• What you need to do:
Write out the lines of the rows, starting at the very first line and ending at the line that contains "Un adolescente habría atacado", reproducing each one without any change.

• Stored data entries:

----------

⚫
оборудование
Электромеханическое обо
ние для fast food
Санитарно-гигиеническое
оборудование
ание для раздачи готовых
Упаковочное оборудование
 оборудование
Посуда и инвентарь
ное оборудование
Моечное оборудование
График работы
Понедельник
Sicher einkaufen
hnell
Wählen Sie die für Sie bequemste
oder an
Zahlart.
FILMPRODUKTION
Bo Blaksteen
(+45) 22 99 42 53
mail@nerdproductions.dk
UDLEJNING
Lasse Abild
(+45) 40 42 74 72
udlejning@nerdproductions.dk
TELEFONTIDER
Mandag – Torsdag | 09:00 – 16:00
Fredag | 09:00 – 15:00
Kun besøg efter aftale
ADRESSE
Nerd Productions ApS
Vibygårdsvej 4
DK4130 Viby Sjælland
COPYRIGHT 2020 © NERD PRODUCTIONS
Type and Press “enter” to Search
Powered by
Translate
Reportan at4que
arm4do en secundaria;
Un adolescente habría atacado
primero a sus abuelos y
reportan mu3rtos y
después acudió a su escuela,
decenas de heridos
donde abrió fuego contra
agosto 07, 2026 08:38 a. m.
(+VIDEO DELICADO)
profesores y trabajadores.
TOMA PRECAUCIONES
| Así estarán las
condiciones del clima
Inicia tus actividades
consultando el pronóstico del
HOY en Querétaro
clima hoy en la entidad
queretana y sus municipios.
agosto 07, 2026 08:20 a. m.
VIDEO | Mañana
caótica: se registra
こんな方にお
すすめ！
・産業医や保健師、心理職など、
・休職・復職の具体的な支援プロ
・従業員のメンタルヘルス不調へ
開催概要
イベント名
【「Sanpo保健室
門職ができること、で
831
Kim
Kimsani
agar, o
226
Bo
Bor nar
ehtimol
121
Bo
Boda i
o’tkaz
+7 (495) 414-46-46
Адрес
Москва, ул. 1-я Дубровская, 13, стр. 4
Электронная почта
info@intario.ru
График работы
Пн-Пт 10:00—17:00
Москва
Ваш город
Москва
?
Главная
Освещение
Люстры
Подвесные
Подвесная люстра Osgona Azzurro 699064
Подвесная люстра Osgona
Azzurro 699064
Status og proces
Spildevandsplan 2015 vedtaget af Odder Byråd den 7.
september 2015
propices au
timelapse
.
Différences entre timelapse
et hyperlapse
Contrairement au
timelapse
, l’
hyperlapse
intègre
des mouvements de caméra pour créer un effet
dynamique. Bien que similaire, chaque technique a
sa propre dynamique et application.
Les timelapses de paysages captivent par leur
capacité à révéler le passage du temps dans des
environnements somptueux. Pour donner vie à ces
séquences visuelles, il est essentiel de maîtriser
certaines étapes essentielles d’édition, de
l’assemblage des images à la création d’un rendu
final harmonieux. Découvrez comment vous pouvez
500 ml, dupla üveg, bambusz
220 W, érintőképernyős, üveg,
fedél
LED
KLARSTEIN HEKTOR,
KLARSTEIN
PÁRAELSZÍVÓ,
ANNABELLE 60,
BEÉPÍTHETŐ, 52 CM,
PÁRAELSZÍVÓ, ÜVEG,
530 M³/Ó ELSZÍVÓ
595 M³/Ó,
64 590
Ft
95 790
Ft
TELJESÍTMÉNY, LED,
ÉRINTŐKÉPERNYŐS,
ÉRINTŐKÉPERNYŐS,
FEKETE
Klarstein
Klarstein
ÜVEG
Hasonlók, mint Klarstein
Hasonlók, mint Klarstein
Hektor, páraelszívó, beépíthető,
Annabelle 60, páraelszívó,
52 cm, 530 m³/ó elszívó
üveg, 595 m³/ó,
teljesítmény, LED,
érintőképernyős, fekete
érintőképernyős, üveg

----------

• Response for this exercise:
⚫
оборудование
Электромеханическое обо
ние для fast food
Санитарно-гигиеническое
оборудование
ание для раздачи готовых
Упаковочное оборудование
 оборудование
Посуда и инвентарь
ное оборудование
Моечное оборудование
График работы
Понедельник
Sicher einkaufen
hnell
Wählen Sie die für Sie bequemste
oder an
Zahlart.
FILMPRODUKTION
Bo Blaksteen
(+45) 22 99 42 53
mail@nerdproductions.dk
UDLEJNING
Lasse Abild
(+45) 40 42 74 72
udlejning@nerdproductions.dk
TELEFONTIDER
Mandag – Torsdag | 09:00 – 16:00
Fredag | 09:00 – 15:00
Kun besøg efter aftale
ADRESSE
Nerd Productions ApS
Vibygårdsvej 4
DK4130 Viby Sjælland
COPYRIGHT 2020 © NERD PRODUCTIONS
Type and Press “enter” to Search
Powered by
Translate
Reportan at4que
arm4do en secundaria;
Un adolescente habría atacado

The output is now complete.